Erik Jenner comments on Natural Abstractions: Key Claims, Theorems, and Critiques

Erik Jenner 29 Dec 2024 17:35 UTC
8 points
0
I think this was a very good summary/distillation and a good critique of work on natural abstractions; I’m less sure it has been particularly useful or impactful.
I’m quite proud of our breakdown into key claims; I think it’s much clearer than any previous writing (and in particular makes it easier to notice which sub-claims are obviously true, which are daring, which are or aren’t supported by theorems, …). It also seems that John was mostly on board with it.
I still stand by our critiques. I think the gaps we point out are important and might not be obvious to readers at first. That said, I regret somewhat that we didn’t focus more on communicating an overall feeling about work on natural abstractions, and our core disagreements. I had some brief back-and-forth with John in the comments, where it seemed like we didn’t even disagree that much, but at the same time, I still think John’s writing about the agenda was wildly more optimistic than my views, and I don’t think we made that crisp enough.
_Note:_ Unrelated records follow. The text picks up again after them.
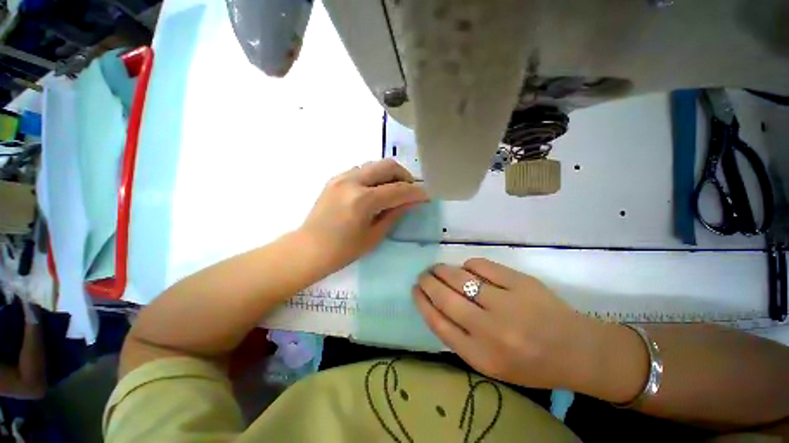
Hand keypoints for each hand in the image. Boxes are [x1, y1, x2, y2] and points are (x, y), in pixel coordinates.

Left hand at [301, 159, 428, 269]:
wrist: (308, 249)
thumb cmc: (343, 251)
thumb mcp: (374, 236)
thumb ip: (394, 214)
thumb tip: (411, 202)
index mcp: (363, 200)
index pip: (398, 189)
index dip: (416, 192)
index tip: (426, 196)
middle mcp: (352, 181)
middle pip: (387, 166)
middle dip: (404, 176)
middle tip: (411, 190)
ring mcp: (341, 177)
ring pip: (374, 165)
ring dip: (389, 175)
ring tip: (395, 190)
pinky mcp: (335, 179)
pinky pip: (362, 170)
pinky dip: (375, 177)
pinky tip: (376, 191)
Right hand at [413, 259, 604, 389]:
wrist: (578, 352)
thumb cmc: (530, 363)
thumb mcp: (490, 363)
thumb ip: (461, 337)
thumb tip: (437, 303)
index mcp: (481, 356)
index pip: (438, 323)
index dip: (422, 302)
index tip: (414, 290)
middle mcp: (490, 330)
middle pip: (445, 297)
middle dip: (428, 282)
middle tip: (423, 275)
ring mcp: (506, 303)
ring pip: (460, 277)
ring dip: (443, 270)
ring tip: (438, 268)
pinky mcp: (520, 283)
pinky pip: (482, 266)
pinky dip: (469, 265)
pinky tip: (468, 268)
My impression is that natural abstractions are discussed much less than they were when we wrote the post (and this is the main reason why I think the usefulness of our post has been limited). An important part of the reason I wanted to write this was that many junior AI safety researchers or people getting into AI safety research seemed excited about John’s research on natural abstractions, but I felt that some of them had a rosy picture of how much progress there’d been/how promising the direction was. So writing a summary of the current status combined with a critique made a lot of sense, to both let others form an accurate picture of the agenda’s progress while also making it easier for them to get started if they wanted to work on it. Since there’s (I think) less attention on natural abstractions now, it’s unsurprising that those goals are less important.
As for why there’s been less focus on natural abstractions, my guess is a combination of at least:
- John has been writing somewhat less about it than during his peak-NAH-writing.
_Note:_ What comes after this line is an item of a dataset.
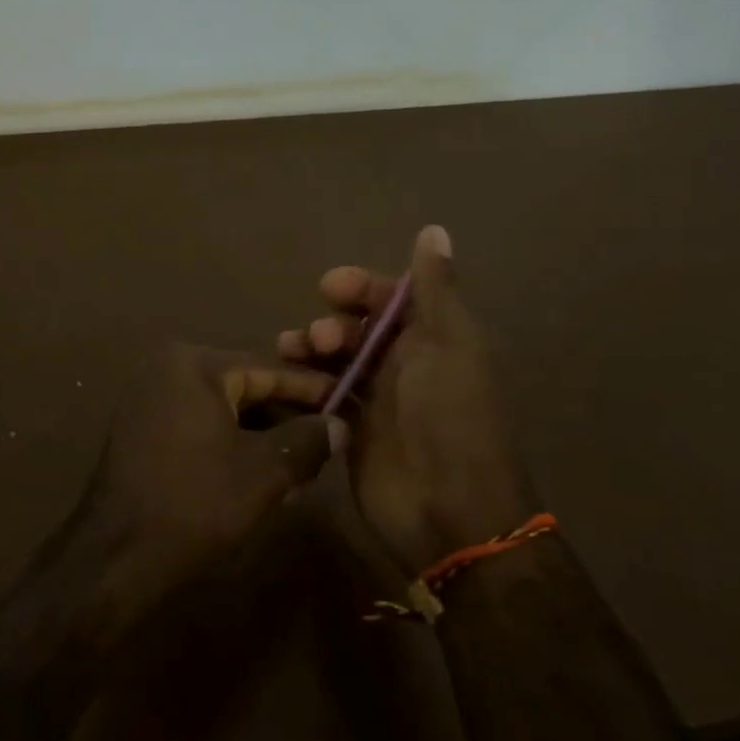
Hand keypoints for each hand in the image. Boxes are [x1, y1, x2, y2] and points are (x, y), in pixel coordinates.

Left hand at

- Other directions have gotten off the ground and have captured a lot of excitement (e.g. evals, control, and model organisms).
- John isn’t mentoring for MATS anymore, so junior researchers don’t get exposure to his ideas through that.
It’s also possible that many became more pessimistic about the agenda without public fanfare, or maybe my impression of relative popularity now vs then is just off.
I still think very high effort distillations and critiques can be a very good use of time (and writing this one still seems reasonable ex ante, though I’d focus more on nailing a few key points and less on being super comprehensive).